If Mel was an Egyptian queen how many of her slaves could she convince to stay with her as she was entombed with her dead Pharaoh husband? None.
The number of joke farms that could make a sustainable living from Victor’s witticisms? None, they would all rapidly fall into a state of arid humourlessness (The Abbot Blight), and their jocular crops would fail year after year.
Such is Kitten’s talent for all living things to assume a natural aversion to her, how long would it take her to clear Antarctica of all indigenous species so an unscrupulous oil firm could despoil the natural habitat with huge oil wells? Six days, as despite Kitten’s ostensible militancy, her appearance in the News of the World illustrates her limited mercenary skills are open to the highest bidder.
If a building was made out of Marco, for how long would it stand?
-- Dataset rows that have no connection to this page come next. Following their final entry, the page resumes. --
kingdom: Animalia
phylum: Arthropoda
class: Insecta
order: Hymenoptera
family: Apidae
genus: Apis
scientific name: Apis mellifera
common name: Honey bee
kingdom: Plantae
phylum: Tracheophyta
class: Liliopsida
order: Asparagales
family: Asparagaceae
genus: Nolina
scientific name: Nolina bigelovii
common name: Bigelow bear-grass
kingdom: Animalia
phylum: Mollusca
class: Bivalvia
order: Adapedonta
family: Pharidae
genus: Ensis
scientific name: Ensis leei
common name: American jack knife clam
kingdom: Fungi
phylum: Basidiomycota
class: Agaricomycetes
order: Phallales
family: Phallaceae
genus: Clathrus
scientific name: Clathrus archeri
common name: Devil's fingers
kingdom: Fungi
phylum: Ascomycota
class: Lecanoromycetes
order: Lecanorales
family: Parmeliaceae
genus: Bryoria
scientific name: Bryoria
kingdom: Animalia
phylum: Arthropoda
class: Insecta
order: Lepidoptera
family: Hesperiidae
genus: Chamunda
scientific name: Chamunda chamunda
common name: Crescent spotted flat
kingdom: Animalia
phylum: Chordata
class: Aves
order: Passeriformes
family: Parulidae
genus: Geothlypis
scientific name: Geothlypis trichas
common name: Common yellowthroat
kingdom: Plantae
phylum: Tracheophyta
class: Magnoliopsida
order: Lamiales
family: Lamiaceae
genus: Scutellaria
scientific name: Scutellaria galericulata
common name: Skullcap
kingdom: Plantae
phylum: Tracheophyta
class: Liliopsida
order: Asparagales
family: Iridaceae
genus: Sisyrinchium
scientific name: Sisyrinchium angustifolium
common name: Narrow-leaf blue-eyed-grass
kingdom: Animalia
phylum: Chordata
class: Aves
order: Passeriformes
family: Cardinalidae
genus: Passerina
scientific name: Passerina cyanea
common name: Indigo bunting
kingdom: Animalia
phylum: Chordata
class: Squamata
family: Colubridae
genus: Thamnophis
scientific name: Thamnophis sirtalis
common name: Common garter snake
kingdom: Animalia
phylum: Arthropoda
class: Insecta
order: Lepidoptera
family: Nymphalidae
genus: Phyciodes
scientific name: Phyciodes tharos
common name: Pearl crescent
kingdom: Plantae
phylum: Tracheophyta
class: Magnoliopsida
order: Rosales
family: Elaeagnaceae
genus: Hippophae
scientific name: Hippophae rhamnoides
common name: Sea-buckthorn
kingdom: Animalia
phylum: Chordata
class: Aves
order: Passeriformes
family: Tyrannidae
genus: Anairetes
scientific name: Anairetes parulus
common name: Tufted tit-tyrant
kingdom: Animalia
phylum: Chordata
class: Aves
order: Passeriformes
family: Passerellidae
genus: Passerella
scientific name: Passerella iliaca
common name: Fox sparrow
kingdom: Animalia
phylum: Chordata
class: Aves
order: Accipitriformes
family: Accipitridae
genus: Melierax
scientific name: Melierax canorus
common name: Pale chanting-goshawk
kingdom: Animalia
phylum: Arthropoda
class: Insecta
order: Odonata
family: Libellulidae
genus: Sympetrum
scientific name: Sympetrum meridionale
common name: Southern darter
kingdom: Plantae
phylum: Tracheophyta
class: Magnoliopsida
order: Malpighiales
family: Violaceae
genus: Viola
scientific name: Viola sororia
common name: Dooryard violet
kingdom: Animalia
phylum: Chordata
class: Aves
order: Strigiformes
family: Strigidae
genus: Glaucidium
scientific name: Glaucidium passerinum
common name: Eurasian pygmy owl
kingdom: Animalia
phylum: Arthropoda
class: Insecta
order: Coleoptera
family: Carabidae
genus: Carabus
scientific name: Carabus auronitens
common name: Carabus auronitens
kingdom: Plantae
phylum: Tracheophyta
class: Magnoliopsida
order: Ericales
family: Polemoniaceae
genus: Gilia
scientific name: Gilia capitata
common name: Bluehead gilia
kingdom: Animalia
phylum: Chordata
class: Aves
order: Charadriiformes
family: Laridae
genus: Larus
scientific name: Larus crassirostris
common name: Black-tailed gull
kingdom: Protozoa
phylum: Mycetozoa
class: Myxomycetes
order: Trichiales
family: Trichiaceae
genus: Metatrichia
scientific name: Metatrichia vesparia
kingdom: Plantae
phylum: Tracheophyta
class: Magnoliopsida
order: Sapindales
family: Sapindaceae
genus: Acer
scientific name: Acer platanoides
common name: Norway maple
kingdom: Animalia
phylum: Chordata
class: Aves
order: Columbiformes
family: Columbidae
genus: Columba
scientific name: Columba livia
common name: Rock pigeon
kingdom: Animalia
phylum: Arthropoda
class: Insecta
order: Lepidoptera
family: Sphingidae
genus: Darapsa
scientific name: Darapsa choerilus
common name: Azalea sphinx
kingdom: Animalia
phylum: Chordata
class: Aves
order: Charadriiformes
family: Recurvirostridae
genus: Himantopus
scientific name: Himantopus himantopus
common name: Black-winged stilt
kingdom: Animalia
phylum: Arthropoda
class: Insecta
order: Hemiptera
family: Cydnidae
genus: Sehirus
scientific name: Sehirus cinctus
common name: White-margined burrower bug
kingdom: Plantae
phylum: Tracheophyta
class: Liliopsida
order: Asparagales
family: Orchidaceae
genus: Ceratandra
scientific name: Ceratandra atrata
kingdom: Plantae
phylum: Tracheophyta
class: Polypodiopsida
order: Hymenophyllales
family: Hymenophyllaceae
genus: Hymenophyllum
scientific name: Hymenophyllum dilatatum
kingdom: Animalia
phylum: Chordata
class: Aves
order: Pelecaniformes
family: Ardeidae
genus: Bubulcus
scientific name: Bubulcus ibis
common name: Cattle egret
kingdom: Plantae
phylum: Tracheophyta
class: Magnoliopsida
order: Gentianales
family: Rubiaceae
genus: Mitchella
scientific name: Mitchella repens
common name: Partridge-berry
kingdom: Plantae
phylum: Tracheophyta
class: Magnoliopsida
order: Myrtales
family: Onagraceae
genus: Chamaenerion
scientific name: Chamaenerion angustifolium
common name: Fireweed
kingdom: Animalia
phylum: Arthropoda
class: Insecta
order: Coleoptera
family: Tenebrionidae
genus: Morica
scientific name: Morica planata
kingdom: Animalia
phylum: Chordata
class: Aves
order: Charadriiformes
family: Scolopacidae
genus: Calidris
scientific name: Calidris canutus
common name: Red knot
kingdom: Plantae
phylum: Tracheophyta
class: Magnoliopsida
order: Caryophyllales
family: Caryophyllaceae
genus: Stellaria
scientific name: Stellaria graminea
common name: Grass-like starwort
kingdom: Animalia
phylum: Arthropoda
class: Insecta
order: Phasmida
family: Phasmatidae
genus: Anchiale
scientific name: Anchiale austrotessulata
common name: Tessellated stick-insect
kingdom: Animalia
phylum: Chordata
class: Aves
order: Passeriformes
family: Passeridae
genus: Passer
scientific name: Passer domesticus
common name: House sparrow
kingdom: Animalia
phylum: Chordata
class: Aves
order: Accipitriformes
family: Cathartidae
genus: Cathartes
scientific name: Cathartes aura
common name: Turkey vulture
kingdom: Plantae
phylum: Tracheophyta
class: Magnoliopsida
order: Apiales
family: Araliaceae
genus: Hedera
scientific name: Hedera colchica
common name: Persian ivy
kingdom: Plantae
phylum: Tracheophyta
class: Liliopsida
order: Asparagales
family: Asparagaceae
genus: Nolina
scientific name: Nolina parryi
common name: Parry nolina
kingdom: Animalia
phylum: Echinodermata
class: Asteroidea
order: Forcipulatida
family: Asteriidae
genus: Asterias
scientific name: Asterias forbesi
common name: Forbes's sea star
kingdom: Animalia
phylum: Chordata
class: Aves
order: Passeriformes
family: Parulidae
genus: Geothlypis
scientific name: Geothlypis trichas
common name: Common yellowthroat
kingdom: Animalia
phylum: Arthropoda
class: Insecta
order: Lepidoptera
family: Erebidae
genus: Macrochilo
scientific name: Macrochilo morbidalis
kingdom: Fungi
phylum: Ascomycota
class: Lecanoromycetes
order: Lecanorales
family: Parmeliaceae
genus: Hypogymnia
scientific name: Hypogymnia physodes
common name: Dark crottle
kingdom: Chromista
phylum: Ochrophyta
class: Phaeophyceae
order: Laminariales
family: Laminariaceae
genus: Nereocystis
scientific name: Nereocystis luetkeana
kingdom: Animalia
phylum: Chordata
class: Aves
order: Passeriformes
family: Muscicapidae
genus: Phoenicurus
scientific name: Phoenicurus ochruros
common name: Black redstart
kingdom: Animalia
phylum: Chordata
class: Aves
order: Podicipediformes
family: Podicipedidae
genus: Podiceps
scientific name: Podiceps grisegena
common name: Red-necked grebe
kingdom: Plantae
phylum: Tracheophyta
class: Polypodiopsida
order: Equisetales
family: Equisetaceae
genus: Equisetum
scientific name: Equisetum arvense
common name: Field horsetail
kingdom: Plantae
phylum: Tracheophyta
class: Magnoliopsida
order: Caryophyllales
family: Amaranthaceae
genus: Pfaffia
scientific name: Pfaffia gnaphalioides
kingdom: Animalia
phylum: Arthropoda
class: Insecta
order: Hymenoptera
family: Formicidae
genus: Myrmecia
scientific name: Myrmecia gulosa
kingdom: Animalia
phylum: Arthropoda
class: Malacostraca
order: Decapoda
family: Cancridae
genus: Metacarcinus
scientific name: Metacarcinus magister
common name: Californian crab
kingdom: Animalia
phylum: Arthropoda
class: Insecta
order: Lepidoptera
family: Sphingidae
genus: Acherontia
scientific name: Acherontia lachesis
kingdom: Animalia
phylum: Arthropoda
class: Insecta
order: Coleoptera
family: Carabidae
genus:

Not too long as it would persistently place enormous stress on its foundations when it felt compelled to transmute into the shape of a knife and stab rival edifices in the back.
If the words Narinder spoke and nobody listened to were carelessly flushed into the rivers how many tainted fish would crawl onto land and try to land a career as a television presenter? The queue of salmon at the BBC gates would stretch back to the River Severn.
If one of the Three Little Pigs built a house from Kitten’s argumentative justifications for her abhorrent behaviour, how long would it take the Big Bad Wolf to blow the house down? He could do it with a single, shallow breath.
If Kitten could be a star which would she be? An unstable Red Giant about to go supernova, so that when it becomes a black hole she can pettily suck in the attention from billions of miles around.